Saturday, July 16, 2011

The Portable Poetry Workshop Project: General Considerations - Mental Preparation


"Writer's Block."  We all experience it at one time or another.  Sometimes, it feels like a drought that might never end.  Everyone has a special term for it, as if by acknowledging it and naming it, we think it might just empathize with us and let up.  Jack Myers has a perfect analogy for it: "A bouquet of cut flowers might still truly be flowers, but they are cut off from their source, what nourished them, and any possibility of growth."

Do we just allow the flowers to sit in the vase?  Do we try arranging them in different ways, change the water, trim the soggy stems?  In what ways do you deal with your "Writer's Block"?  Do you have a certain name for it?  Do you just let the visitor in until it decides to leave and ignore him/her all the while?

Jack ends the chapter suggesting an exercise for when you are feeling at odds with your muse:

1.  Think of a special object in your life and write down all the detail you can about it.  "See stereoscopically."

2.  Fuse your feelings into the object you've chosen, writing about its meaning to you and the feelings it evokes.

3.  Associate the object with something it reminds you of or something that comes to mind.  Try using a trope as you expand your writing.

4.  Affirm your belief in this object and write about how you may or may not live without it going forward.

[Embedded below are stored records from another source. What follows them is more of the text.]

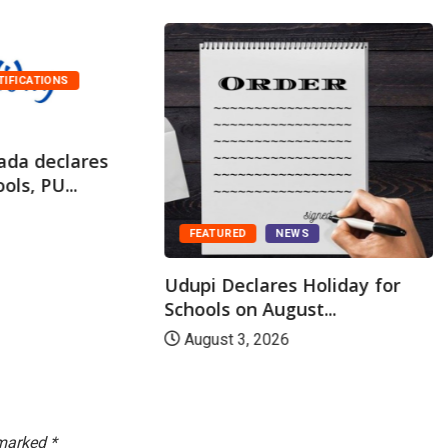
TIFICATIONS
ada declares
ols, PU...
FEATURED
NEWS
Udupi Declares Holiday for
Schools on August...
August 3, 2026
 marked
*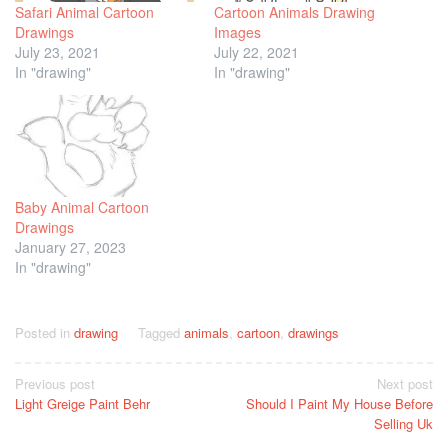
Safari Animal Cartoon
Cartoon Animals Drawing
Drawings
Images
July 23, 2021
July 22, 2021
In "drawing"
In "drawing"
Baby Animal Cartoon
Drawings
January 27, 2023
In "drawing"
Posted in
drawing
Tagged
animals
,
cartoon
,
drawings
Post
Previous post
Next post
Light Greige Paint Behr
Should I Paint My House Before
navigation
Selling Uk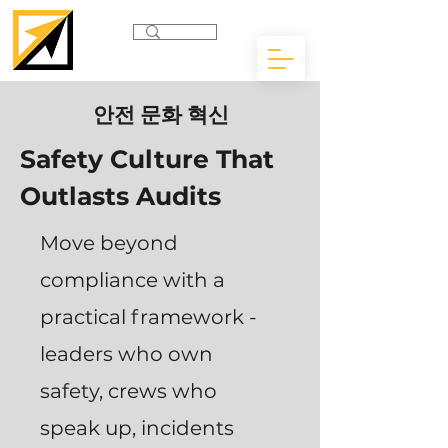
안전 문화 혁신
Safety Culture That
Outlasts Audits
Move beyond
compliance with a
practical framework -
leaders who own
safety, crews who
speak up, incidents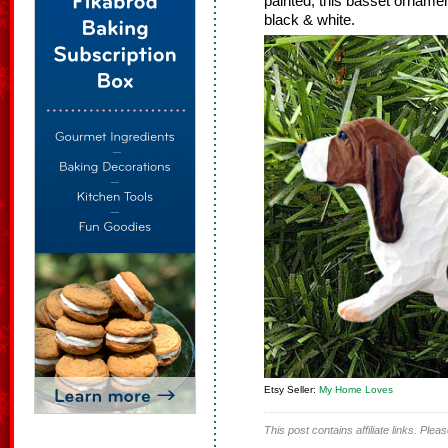
painted, this basset ornament 
black & white.
Etsy Seller:
My Home Loves
This post contains affiliate links. Ple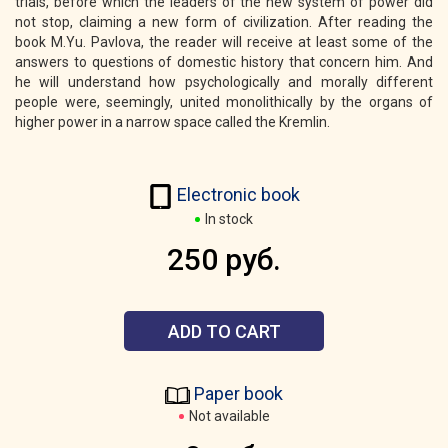
trials, before which the leaders of the new system of power did
not stop, claiming a new form of civilization. After reading the
book M.Yu. Pavlova, the reader will receive at least some of the
answers to questions of domestic history that concern him. And
he will understand how psychologically and morally different
people were, seemingly, united monolithically by the organs of
higher power in a narrow space called the Kremlin.
Electronic book
In stock
250 руб.
ADD TO CART
Paper book
Not available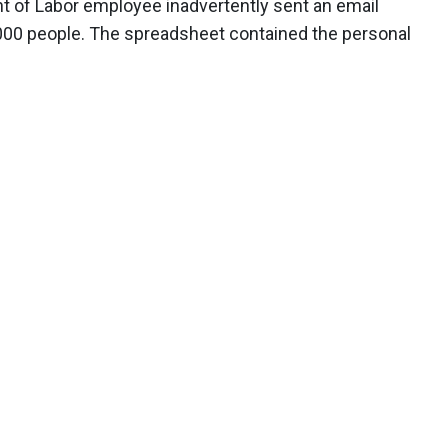
 of Labor employee inadvertently sent an email
,000 people. The spreadsheet contained the personal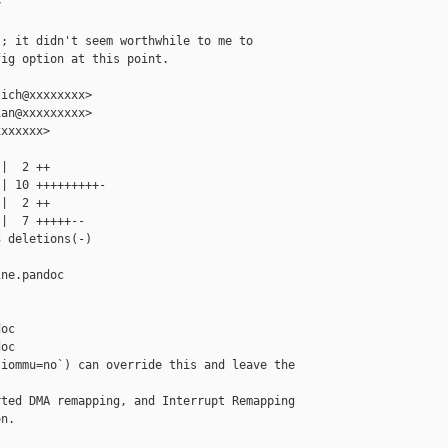


; it didn't seem worthwhile to me to

ig option at this point.

ich@xxxxxxxx>

an@xxxxxxxxx>

xxxxxx>

|  2 ++

| 10 +++++++++-

|  2 ++

|  7 +++++--

 deletions(-)

ne.pandoc 

oc

oc

iommu=no`) can override this and leave the 

ted DMA remapping, and Interrupt Remapping

n.
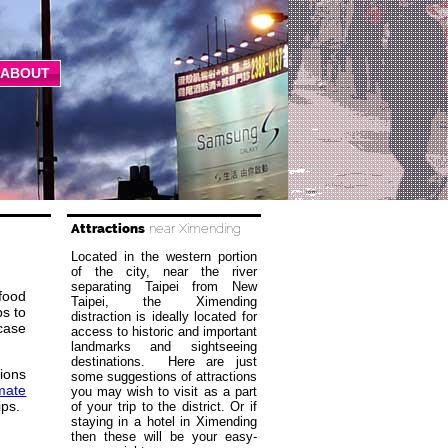
ABOUT
Attractions
near Ximending
Located in the western portion
of the city, near the river
separating Taipei from New
 food
Taipei, the Ximending
ps to
distraction is ideally located for
wcase
access to historic and important
landmarks and sightseeing
destinations. Here are just
ions
some suggestions of attractions
imate
you may wish to visit as a part
ips.
of your trip to the district. Or if
staying in a hotel in Ximending
then these will be your easy-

If you're like me when battling "the block," you will probably scratch and scribble all over what you've written at some point and want to wad your paper into a ball and bang it into your forehead.  A piece of advice:  don't scribble and scratch so much that you can no longer make out what you've written, and definitely resist making a shape out of it.  Calmly place it in your "To Tackle When I'm in a Better Mood" pile and walk away.  The poem will find you again.